A View From Davos: Putting Purpose to Work

Maybe a good purpose for leaders is to help employees find more purpose in their work. It's a humanistic cause, because we spend most of our waking hours at work.
This post was published on the now-closed HuffPost Contributor platform. Contributors control their own work and posted freely to our site. If you need to flag this entry as abusive, send us an email.

Feeling a sense of purpose or meaning is central for humans. In fact, if we feel a greater (one standard deviation) sense of purpose than the average person, then we reduce our risk of dying by 15% over the next 14 years (Hill & Turiano, 2014. Purpose in Life as a Predictor of Mortality Across Adulthood. Psychological Science). Plus, when we get insights about our purpose we might work harder to improve things for others.
At the World Economic Forum, I heard lots of examples of this. will.i.am talked about DJing one night, making a "shitload of money spinning somebody else's music." After giving it some thought (and clearing it with his mother!) he gave that money to people losing their homes to foreclosure. He also pays for science programs in low-income LA schools where he grew up, trying to make a local difference with kids destined for gang life. He tells them: "Boycott prison! Develop your mind." will.i.am was on fire with purpose.
That is one variety of purpose: deciding how you can use your personal skills or money or time to help others. Another sort of purpose is the kind employees can experience at work, through the products they make and services that they deliver. This type of purpose can be highlighted by leaders who think and talk about what their industry is good for. Unilever sells soap, which could be seen as a pedestrian consumer good without much inspiration. But soap was invented to reduce bacteria and disease. So while in some markets soap is a means to market share and profits, in poor rural communities soap is used to help kids live to see their 5th birthday. Likewise, making toilet cleaner may not sound like a higher level purpose. But because 1.1 billion people still practice open defecation, Unilever Foundation teamed up with UNICEF to improve people's access to basic sanitation, and in turn help to improve their health. At Davos leaders like Paul Polman talked about how organizations can take their products to places where they have the most impact on others. This can help create a culture of purpose - so that employees think about how they affect others and do something good. They not only feel more purposeful (and live longer!) but also feel motivated to work harder to help their employer reach goals (which helps it live longer!).
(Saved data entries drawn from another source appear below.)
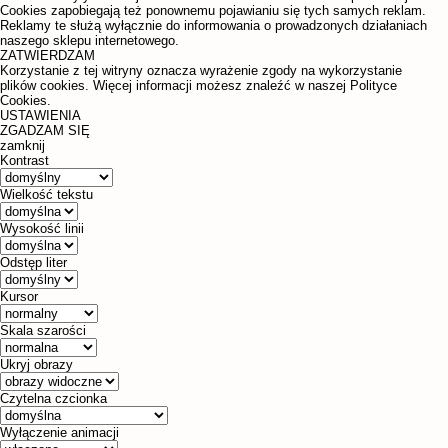
Cookies zapobiegają też ponownemu pojawianiu się tych samych reklam.
Reklamy te służą wyłącznie do informowania o prowadzonych działaniach
naszego sklepu internetowego.
ZATWIERDZAM
Korzystanie z tej witryny oznacza wyrażenie zgody na wykorzystanie
plików cookies. Więcej informacji możesz znaleźć w naszej Polityce
Cookies.
USTAWIENIA
ZGADZAM SIĘ
zamknij
Kontrast
Wielkość tekstu
Wysokość linii
Odstęp liter
Kursor
Skala szarości
Ukryj obrazy
Czytelna czcionka
Wyłączenie animacji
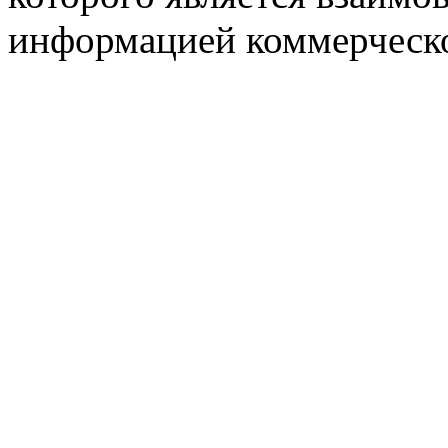
информацией коммерческ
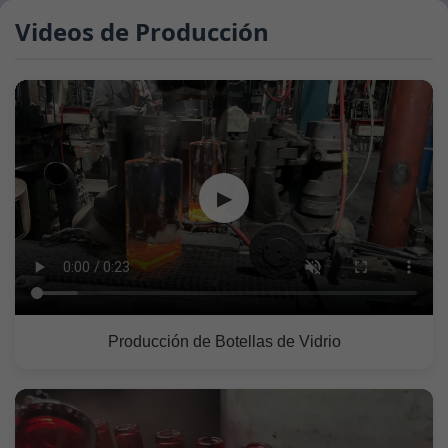
Videos de Producción
▶
Producción de Botellas de Vidrio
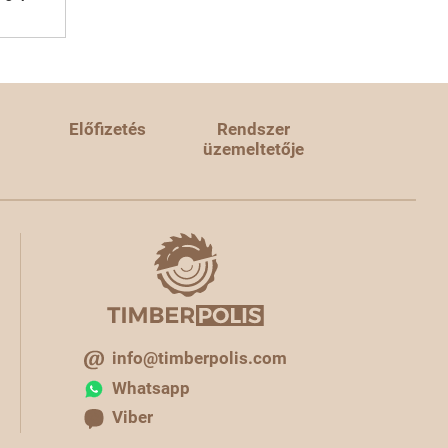
Előfizetés
Rendszer
üzemeltetője
info@timberpolis.com
Whatsapp
Viber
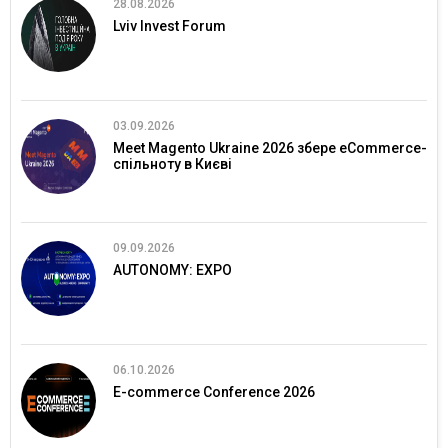
28.08.2026
Lviv Invest Forum
03.09.2026
Meet Magento Ukraine 2026 збере eCommerce-
спільноту в Києві
09.09.2026
AUTONOMY: EXPO
06.10.2026
E-commerce Conference 2026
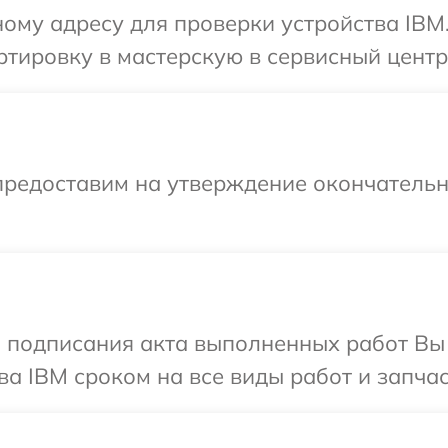
ому адресу для проверки устройства IBM
тировку в мастерскую в сервисный центр
предоставим на утверждение окончательны
и подписания акта выполненных работ В
ва IBM сроком на все виды работ и запчас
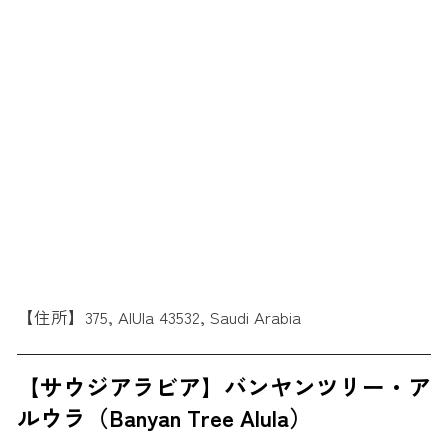
【住所】375, AlUla 43532, Saudi Arabia
【サウジアラビア】バンヤンツリー・ア
ルウラ（Banyan Tree Alula）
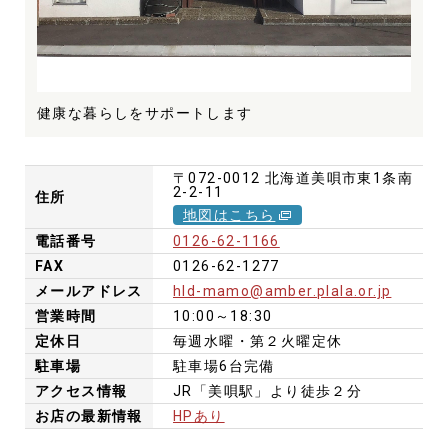
健康な暮らしをサポートします
〒072-0012
北海道美唄市東1条南
2-2-11
住所
地図はこちら
電話番号
0126-62-1166
FAX
0126-62-1277
メールアドレス
hld-mamo@amber.plala.or.jp
営業時間
10:00～18:30
定休日
毎週水曜・第２火曜定休
駐車場
駐車場6台完備
アクセス情報
JR「美唄駅」より徒歩２分
お店の最新情報
HPあり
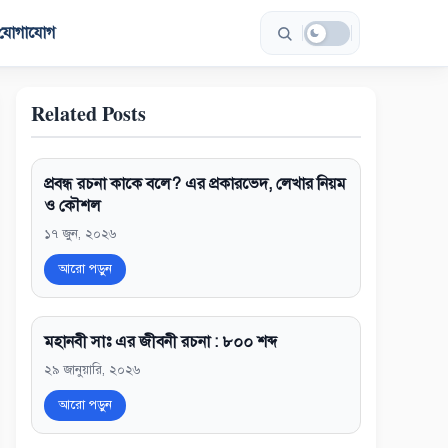
যোগাযোগ
Related Posts
প্রবন্ধ রচনা কাকে বলে? এর প্রকারভেদ, লেখার নিয়ম
ও কৌশল
১৭ জুন, ২০২৬
আরো পড়ুন
মহানবী সাঃ এর জীবনী রচনা : ৮০০ শব্দ
২৯ জানুয়ারি, ২০২৬
আরো পড়ুন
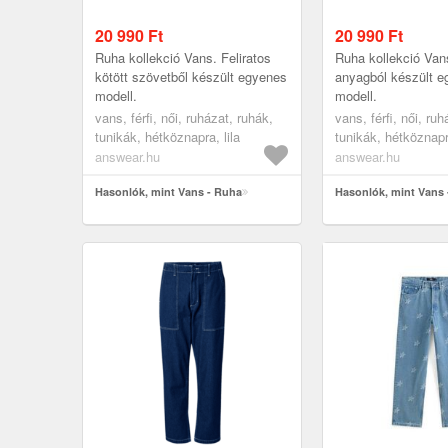
20 990
Ft
20 990
Ft
Ruha kollekció Vans. Feliratos
Ruha kollekció Van
kötött szövetből készült egyenes
anyagból készült 
modell.
modell.
vans, férfi, női, ruházat, ruhák,
vans, férfi, női, ru
tunikák, hétköznapra, lila
tunikák, hétköznapr
answear.hu
answear.hu
Hasonlók, mint Vans - Ruha
Hasonlók, mint Vans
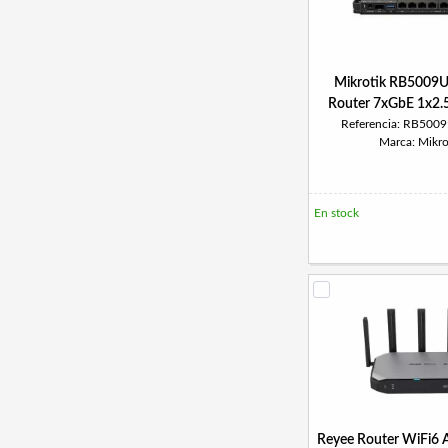
Mikrotik RB5009U
Router 7xGbE 1x2
Referencia: RB500
Marca: Mikro
En stock
Reyee Router WiFi6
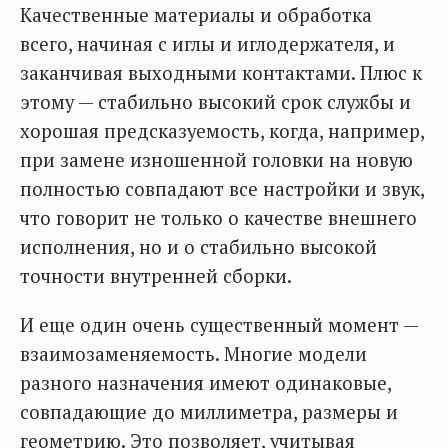
Качественные материалы и обработка
всего, начиная с иглы и иглодержателя, и
заканчивая выходными контактами. Плюс к
этому — стабильно высокий срок службы и
хорошая предсказуемость, когда, например,
при замене изношенной головки на новую
полностью совпадают все настройки и звук,
что говорит не только о качестве внешнего
исполнения, но и о стабильно высокой
точности внутренней сборки.
И еще один очень существенный момент —
взаимозаменяемость. Многие модели
разного назначения имеют одинаковые,
совпадающие до миллиметра, размеры и
геометрию. Это позволяет, учитывая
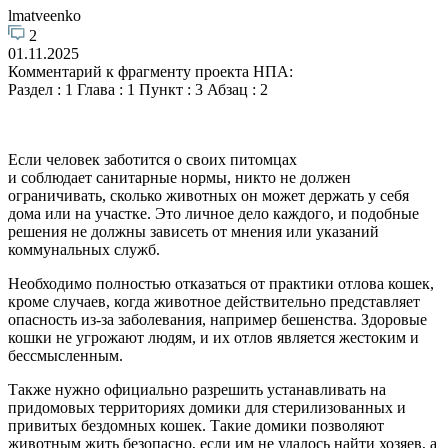
lmatveenko
2
01.11.2025
Комментарий к фрагменту проекта НПА:
Раздел : 1 Глава : 1 Пункт : 3 Абзац : 2
Если человек заботится о своих питомцах
и соблюдает санитарные нормы, никто не должен
ограничивать, сколько животных он может держать у себя
дома или на участке. Это личное дело каждого, и подобные
решения не должны зависеть от мнения или указаний
коммунальных служб.
Необходимо полностью отказаться от практики отлова кошек,
кроме случаев, когда животное действительно представляет
опасность из-за заболевания, например бешенства. Здоровые
кошки не угрожают людям, и их отлов является жестоким и
бессмысленным.
Также нужно официально разрешить устанавливать на
придомовых территориях домики для стерилизованных и
привитых бездомных кошек. Такие домики позволяют
животным жить безопасно, если им не удалось найти хозяев, а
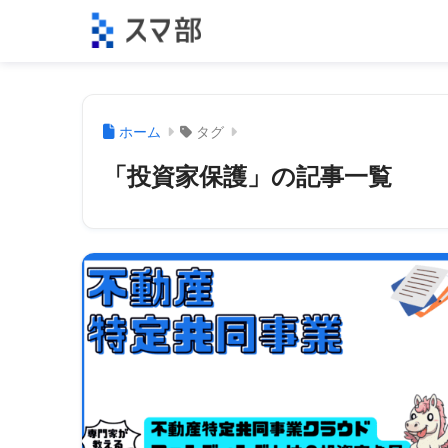
ホーム
タグ
「投資家保護」の記事一覧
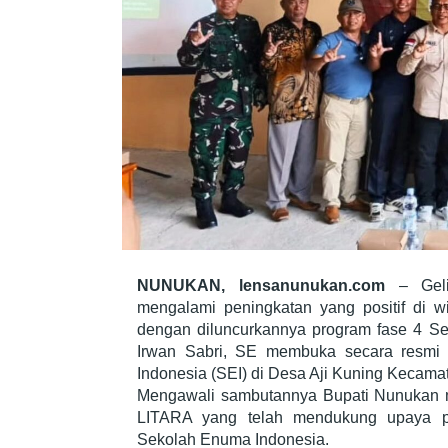
NUNUKAN, lensanunukan.com
– Gelia
mengalami peningkatan yang positif di w
dengan diluncurkannya program fase 4 S
Irwan Sabri, SE membuka secara resmi
Indonesia (SEI) di Desa Aji Kuning Kecamat
Mengawali sambutannya Bupati Nunukan 
LITARA yang telah mendukung upaya pen
Sekolah Enuma Indonesia.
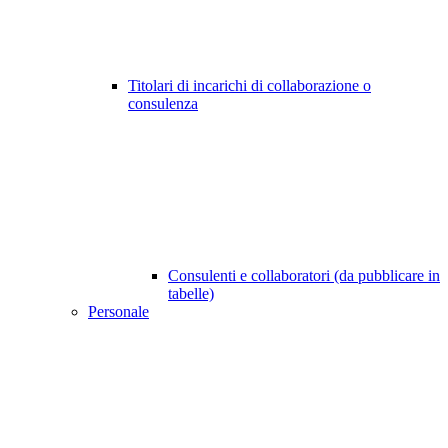
Titolari di incarichi di collaborazione o
consulenza
Consulenti e collaboratori (da pubblicare in
tabelle)
Personale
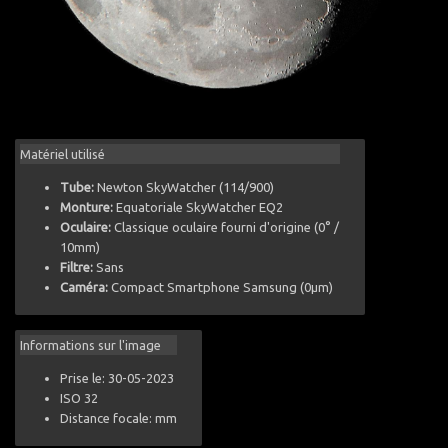
Matériel utilisé
Tube:
Newton SkyWatcher (114/900)
Monture:
Equatoriale SkyWatcher EQ2
Oculaire:
Classique oculaire fourni d'origine (0° /
10mm)
Filtre:
Sans
Caméra:
Compact Smartphone Samsung (0µm)
Informations sur l'image
Prise le: 30-05-2023
ISO 32
Distance focale: mm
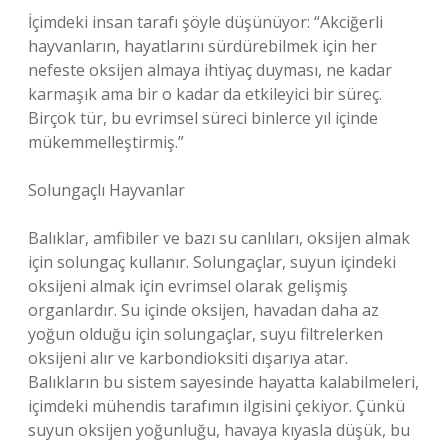
İçimdeki insan tarafı şöyle düşünüyor: “Akciğerli
hayvanların, hayatlarını sürdürebilmek için her
nefeste oksijen almaya ihtiyaç duyması, ne kadar
karmaşık ama bir o kadar da etkileyici bir süreç.
Birçok tür, bu evrimsel süreci binlerce yıl içinde
mükemmelleştirmiş.”
Solungaçlı Hayvanlar
Balıklar, amfibiler ve bazı su canlıları, oksijen almak
için solungaç kullanır. Solungaçlar, suyun içindeki
oksijeni almak için evrimsel olarak gelişmiş
organlardır. Su içinde oksijen, havadan daha az
yoğun olduğu için solungaçlar, suyu filtrelerken
oksijeni alır ve karbondioksiti dışarıya atar.
Balıkların bu sistem sayesinde hayatta kalabilmeleri,
içimdeki mühendis tarafımın ilgisini çekiyor. Çünkü
suyun oksijen yoğunluğu, havaya kıyasla düşük, bu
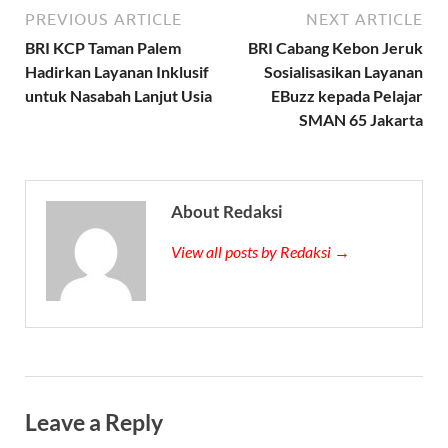
PREVIOUS ARTICLE
NEXT ARTICLE
BRI KCP Taman Palem
BRI Cabang Kebon Jeruk
Hadirkan Layanan Inklusif
Sosialisasikan Layanan
untuk Nasabah Lanjut Usia
EBuzz kepada Pelajar
SMAN 65 Jakarta
About Redaksi
View all posts by Redaksi →
Leave a Reply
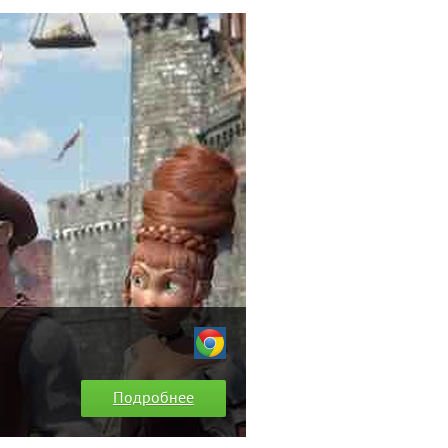
Подробнее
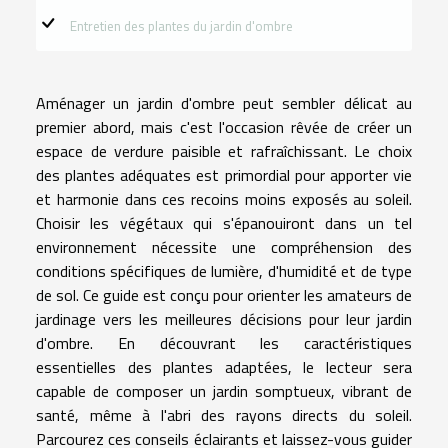
Entretien des plantes du jardin d'ombre
Aménager un jardin d'ombre peut sembler délicat au
premier abord, mais c'est l'occasion rêvée de créer un
espace de verdure paisible et rafraîchissant. Le choix
des plantes adéquates est primordial pour apporter vie
et harmonie dans ces recoins moins exposés au soleil.
Choisir les végétaux qui s'épanouiront dans un tel
environnement nécessite une compréhension des
conditions spécifiques de lumière, d'humidité et de type
de sol. Ce guide est conçu pour orienter les amateurs de
jardinage vers les meilleures décisions pour leur jardin
d'ombre. En découvrant les caractéristiques
essentielles des plantes adaptées, le lecteur sera
capable de composer un jardin somptueux, vibrant de
santé, même à l'abri des rayons directs du soleil.
Parcourez ces conseils éclairants et laissez-vous guider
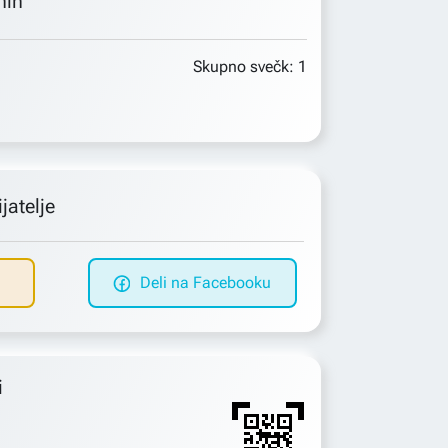
min
Skupno svečk:
1
jatelje
Deli na Facebooku
i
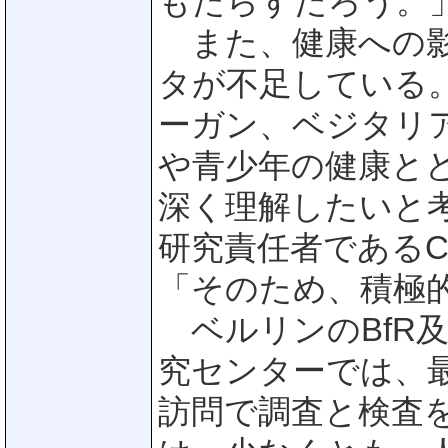
もたらすだろう。
また、健康への影
タが不足している
ーガン、ベジタリ
や青少年の健康と
深く理解したいと考え
研究責任者であるCor
「そのため、積極
ベルリンのBfR及
究センターでは、最
訪問で調査と検査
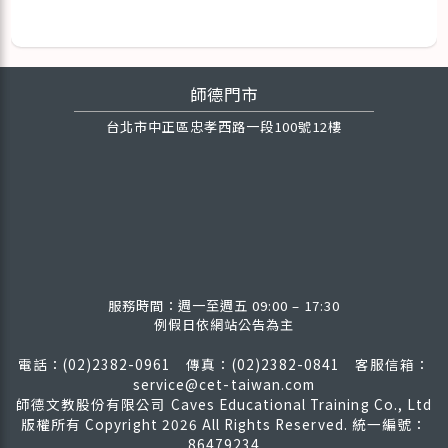
師德門市
台北市中正區忠孝西路一段100號12樓
服務時間：週一至週五 09:00 – 17:30
例假日依網站公告為主
電話：(02)2382-0961 傳真：(02)2382-0841
客服信箱：
service@cet-taiwan.com
師德文教股份有限公司 Caves Educational Training Co., Ltd
版權所有
Copyright 2026 All Rights Reserved. 統一編號：
86479234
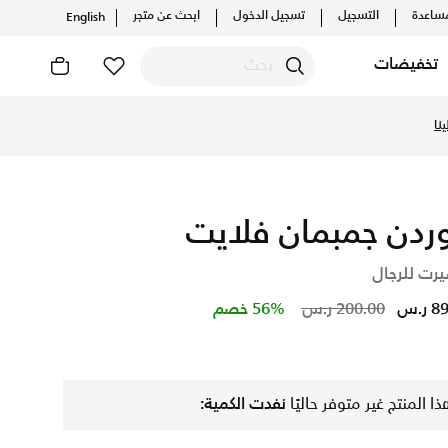
ساعدة
التسجيل
تسجيل الدخول
ابحث عن متجر
English
تخفيضات
 والإصدارات الحصرية. احصل على توصيل وإرجاع مجاني✓ دفع نقداً ✓
نا
ردن جمبمان فلايت
يرت للرجال
Price reduced from
to
ر.س
200.00 ر.س
56% خصم
ذا المنتج غير متوفر حاليًا
نفدت الكمية:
The tricky thing with this second type of purpose is that in order to work, it needs to be real. It needs to be part of why your company exists, or it breeds cynicism. As EY's Mark Weinberger said at Davos: "Purpose is not an add-on to your strategy." And even more important: Purpose is personal. It's something that needs to be found, not something that is assigned to you by your employer. Purpose is not something a leader can deal out like playing cards.

But leaders can co-create purpose with employees. First, by offering personal experiences that allow employees to witness first-hand the effects of their products on other people. SAS sends programmers out for two weeks each year to 'live' with clients and help clients do their jobs. Roche brings patients in to talk about how drugs allowed them to see their children grow up. Second, leaders can give employees 'bootleg time' where some of their work hours are devoted to projects they personally find compelling (like Atlassian software's FedEx days or 3M's bootleg time). Third, leaders can talk with employees about "the why of their work," and then help employees spend more time on products and with customers they naturally care about (an Arla Foods employee might spend a year developing a market in Africa to improve nutrition using powdered milk). Finally, leaders can find ways to use existing products to highlight and help solve some world problem (like Unilever investing in sanitation).

Maybe a good purpose for leaders is to help employees find more purpose in their work. It's a humanistic cause, because we spend most of our waking hours at work. It's life giving, because purpose helps people live longer, and the years are better. And it helps organizations win because they get more potential out of their employees.